- **ASSIGNED TASK**: Please reproduce the full set of data below exactly.

- **DATA PROVIDED**:
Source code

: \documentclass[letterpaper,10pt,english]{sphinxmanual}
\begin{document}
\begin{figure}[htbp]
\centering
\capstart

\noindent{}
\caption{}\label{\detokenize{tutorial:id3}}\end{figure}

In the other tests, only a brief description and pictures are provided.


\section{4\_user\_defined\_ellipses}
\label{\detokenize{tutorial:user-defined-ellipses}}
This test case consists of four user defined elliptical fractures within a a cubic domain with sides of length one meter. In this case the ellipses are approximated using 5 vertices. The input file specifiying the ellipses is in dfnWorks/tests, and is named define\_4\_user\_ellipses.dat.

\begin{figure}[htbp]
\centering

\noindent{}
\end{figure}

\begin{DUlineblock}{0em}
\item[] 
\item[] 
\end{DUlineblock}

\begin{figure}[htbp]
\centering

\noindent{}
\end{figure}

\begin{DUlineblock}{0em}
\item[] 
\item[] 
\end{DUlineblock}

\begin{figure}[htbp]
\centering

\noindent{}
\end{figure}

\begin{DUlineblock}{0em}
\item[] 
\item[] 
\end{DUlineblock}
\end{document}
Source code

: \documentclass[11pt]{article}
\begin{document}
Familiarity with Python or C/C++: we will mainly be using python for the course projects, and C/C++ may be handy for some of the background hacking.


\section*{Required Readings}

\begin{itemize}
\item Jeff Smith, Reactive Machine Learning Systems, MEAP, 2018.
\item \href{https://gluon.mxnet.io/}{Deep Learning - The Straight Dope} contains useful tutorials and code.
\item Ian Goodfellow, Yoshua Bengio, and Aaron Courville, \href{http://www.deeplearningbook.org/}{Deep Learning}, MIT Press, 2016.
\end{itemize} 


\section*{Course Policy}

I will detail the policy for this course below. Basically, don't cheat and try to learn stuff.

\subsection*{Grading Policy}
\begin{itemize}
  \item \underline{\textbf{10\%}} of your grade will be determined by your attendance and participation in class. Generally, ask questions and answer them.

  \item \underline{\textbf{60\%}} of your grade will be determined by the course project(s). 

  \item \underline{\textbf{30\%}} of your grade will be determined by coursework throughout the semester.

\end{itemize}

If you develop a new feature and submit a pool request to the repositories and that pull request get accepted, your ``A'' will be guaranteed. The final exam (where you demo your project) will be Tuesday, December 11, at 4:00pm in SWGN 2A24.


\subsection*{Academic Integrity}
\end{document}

- **SOLUTION TO THIS TASK**:
Source code

: \documentclass[letterpaper,10pt,english]{sphinxmanual}
\begin{document}
\begin{figure}[htbp]
\centering
\capstart

\noindent{}
\caption{}\label{\detokenize{tutorial:id3}}\end{figure}

In the other tests, only a brief description and pictures are provided.


\section{4\_user\_defined\_ellipses}
\label{\detokenize{tutorial:user-defined-ellipses}}
This test case consists of four user defined elliptical fractures within a a cubic domain with sides of length one meter. In this case the ellipses are approximated using 5 vertices. The input file specifiying the ellipses is in dfnWorks/tests, and is named define\_4\_user\_ellipses.dat.

\begin{figure}[htbp]
\centering

\noindent{}
\end{figure}

\begin{DUlineblock}{0em}
\item[] 
\item[] 
\end{DUlineblock}

\begin{figure}[htbp]
\centering

\noindent{}
\end{figure}

\begin{DUlineblock}{0em}
\item[] 
\item[] 
\end{DUlineblock}

\begin{figure}[htbp]
\centering

\noindent{}
\end{figure}

\begin{DUlineblock}{0em}
\item[] 
\item[] 
\end{DUlineblock}
\end{document}
Source code

: \documentclass[11pt]{article}
\begin{document}
Familiarity with Python or C/C++: we will mainly be using python for the course projects, and C/C++ may be handy for some of the background hacking.


\section*{Required Readings}

\begin{itemize}
\item Jeff Smith, Reactive Machine Learning Systems, MEAP, 2018.
\item \href{https://gluon.mxnet.io/}{Deep Learning - The Straight Dope} contains useful tutorials and code.
\item Ian Goodfellow, Yoshua Bengio, and Aaron Courville, \href{http://www.deeplearningbook.org/}{Deep Learning}, MIT Press, 2016.
\end{itemize} 


\section*{Course Policy}

I will detail the policy for this course below. Basically, don't cheat and try to learn stuff.

\subsection*{Grading Policy}
\begin{itemize}
  \item \underline{\textbf{10\%}} of your grade will be determined by your attendance and participation in class. Generally, ask questions and answer them.

  \item \underline{\textbf{60\%}} of your grade will be determined by the course project(s). 

  \item \underline{\textbf{30\%}} of your grade will be determined by coursework throughout the semester.

\end{itemize}

If you develop a new feature and submit a pool request to the repositories and that pull request get accepted, your ``A'' will be guaranteed. The final exam (where you demo your project) will be Tuesday, December 11, at 4:00pm in SWGN 2A24.


\subsection*{Academic Integrity}
\end{document}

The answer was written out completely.